Reasoning over structured data with constraint-based logical paradigms Another level of complexity in life science integration is that very few paradigms exist to model the behavior of a complex biological system. This leads biologists to perform and formulate hypotheses in order to interpret their data. Our strategy is to interpret such hypotheses as combinatorial optimization problems allowing to reduce the family of models compatible with data. To that goal, we collaborate with Potsdam University in order to use and challenge the most recent developments of Answer Set Programming (ASP) [58], a logical paradigm for solving constraint satisfiability and combinatorial optimization issues. Our goal is therefore to provide scalable and expressive formal models of queries on biological networks with the focus of integrating dynamical information as explicit logical constraints in the modeling process.

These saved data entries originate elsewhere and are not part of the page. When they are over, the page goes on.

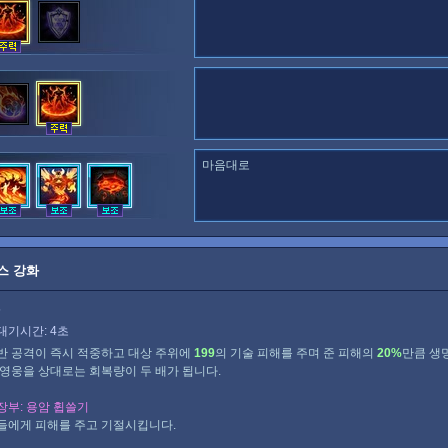
마음대로
스 강화
5
대기시간: 4초
반 공격이 즉시 적중하고 대상 주위에
199
의 기술 피해를 주며 준 피해의
20%
만큼 생
 영웅을 상대로는 회복량이 두 배가 됩니다.
장부: 용암 휩쓸기
들에게 피해를 주고 기절시킵니다.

Characterizing biological sequences with formal syntactic models Our last goal is to identify and characterize the function of expressed genes in non-model species, such as enzymes and isoforms functions in biological networks or specific functional features of metagenomic samples. These are insufficiently precise because of the divergence of biological sequences, the complexity of molecular structures and biological processes, and the weak signals characterizing these elements. Our goal is therefore to develop accurate formal syntactic models (automata, grammars, abstract gene models) enabling us to represent sequence conservation, sets of short and degenerated patterns and crossing or distant dependencies. This requires both to determine classes of formal syntactic models allowing to handle biological complexity, and to automatically characterize the functional potential embodied in biological sequences with these models.